Gene: the genes for keratins 13, 14, 15, 16, 17, and 19 are contained in less than 150 kb of genomic DNA in the region 17q21-q22 (Ceratto N. et al., 1997).
mRNA: size: 1.3 kb.
Protein: a 40-kda acidic keratin, component of
intermediate filaments.
Cell lines:
- The phenotypic characteristics of 2 tumor cell lines (BC-H1 and BC-K1) established from bone marrow of patients with breast cancer were studied by immunocytochemistry, flow cytometry, and RT-PCR. Both cell lines expressed
E-cadherin,
vimentin, cytokeratins, alpha 5-,
alpha V-,
beta 1-, and
beta 3- integrin subunits,
ICAM-1,
MCAM, LFA-3 (CD58), and
CD44s (but not
CD44v5,
v6,
v7/8). BC-H1 also expressed
ErbB2 (not found in BC-K1), and
MAGE-4 (but not MAGE-1, -2, -3/6, -12; BC-K1 was not tested). In both cell lines, the mesenchymal cytoskeleton protein
vimentin was coexpressed with cytokeratins CK8/18 and CK8/19, indicating an epithelial to mesenchymal transition of these micrometastatic cells. The expressed molecules might be potential candidates for novel therapeutic targets (Putz E. et al., 1999).
Tumors:
- Keratin 19 was found non-suitable for RT-PCR detection of submicroscopic lymph node metastases in breast cancer, as its transcript was also detected in the great majority of control (from non-cancer patients) lymph nodes tested (Merrie AEH et al., 1999).

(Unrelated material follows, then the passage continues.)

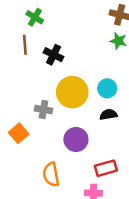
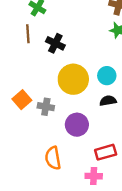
gray cross: (44, 110) -> (46, 107), moved
orange square: (19, 133) -> (22, 100), moved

- A cytokeratin 19 pseudogene has been described. It shows a high degree (84.7%) of identity with the cytokeratin 19 gene sequence, except for differences caused by 3 small deletions and a number of point mutations, resulting in termination codons and frameshifts. The gene has therefore no coding potential, but could interfere with the CK19 RT-PCR assays for micrometastasis detection (Ruud P. et al., 1999).